You don’t. You can’t. The forensics are very difficult, but there are ways to evaluate these cases. You have to take a very careful and thorough look at a person’s medical history and determine whether there’s any background of violent or seriously disordered sleep. But there is, of course, no way to tell after the fact what exactly was happening at the time these things occurred, and we obviously have to be careful that we don’t get some character scheming to get a diagnosis of a dangerous parasomnia so they can go home and kill their spouse.
It seems like sleep science is a pretty contentious and increasingly competitive field. You’ve got so many types of doctors—psychiatrists, neurologists, pulmonary physicians—treating patients with sleep disorders. How can people be sure they’re getting the best treatment for their particular problem?
The increased awareness of sleep disorders and the societal costs of sleep deprivation are a good thing, but the business of sleep medicine—and I emphasize the business part—poses concerns. At HCMC we were interested in studying sleep from a medical and scientific standpoint. We didn’t think there was going to be much money in any of this. Now people are realizing that there is. I divide the field into givers and takers. The givers are giving back to the field through research and education; the takers are making money but not giving anything back.

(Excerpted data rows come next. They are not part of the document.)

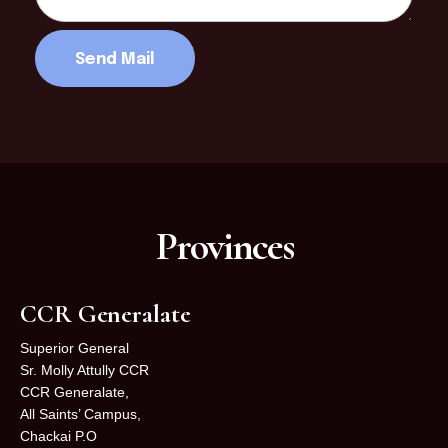
Provinces
CCR Generalate
Superior General
Sr. Molly Attully CCR
CCR Generalate,
All Saints’ Campus,
Chackai P.O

To the best of my knowledge we’re still the only sleep lab in town doing any research, not to mention education. A large percentage of medical schools still don’t address the issue of sleep.
What bothers you about this apparent divide?

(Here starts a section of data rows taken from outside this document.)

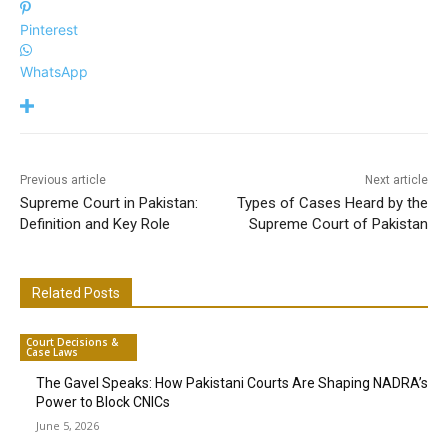
Pinterest
WhatsApp
Previous article
Next article
Supreme Court in Pakistan:
Types of Cases Heard by the
Definition and Key Role
Supreme Court of Pakistan
Related Posts
Court Decisions &
Case Laws
The Gavel Speaks: How Pakistani Courts Are Shaping NADRA’s
Power to Block CNICs
June 5, 2026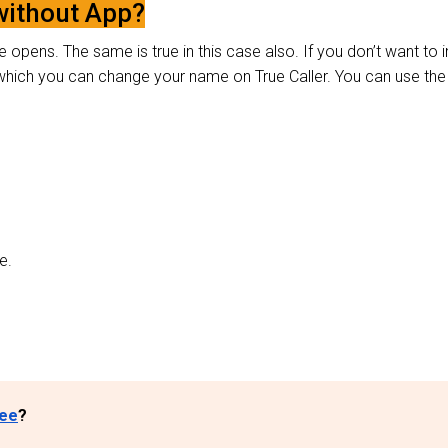
without App?
 opens. The same is true in this case also. If you don’t want to in
y which you can change your name on True Caller. You can use the
ve.
ree
?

Again, it comes back to the money, and the conflicts of interest that introduces. Obviously drug advertising is out of control; you’ve got physicians doing consulting work for pharmaceutical companies and serving on speakers bureaus that essentially promote these drugs. Stuff is being overprescribed. And a lot of these other centers generate revenue by dispensing CPAP machines—which we don’t do—so people who’ve got barely more apnea than a cadaver get sent home with a CPAP.
Do you think there’s still a lingering belief in the medical community that many sleep disorders—insomnia, primarily—are rooted in psychological causes?
That’s been a big change. Once we were all taught that most disordered sleep had a psychological component, or was an indicator of psychological problems. I think there’s pretty universal agreement now that the majority of these disorders are entirely unrelated to psychological disease. If anything, untreated insomnia is a risk factor for the development of depression and anxiety. It’s difficult when someone’s sitting in your office to know what came first.
Is there a sense that sleep deprivation is sort of a societal canary in the coal mine?
It extracts a huge toll, on the highways, in the classroom and workplace. People endure voluntary sleep deprivation for social and economic reasons, and we’ve come to view that willingness to sacrifice sleep as a sort of badge of honor, an indicator of dedication and hard work. Few people brag about how much sleep they get, and all these places are now open twenty-four hours for no real reason. I know that I would not want my car fixed by someone at three o’clock in the morning. I always tell people that if they have to use an alarm clock to wake up in the morning, they’re sleep deprived.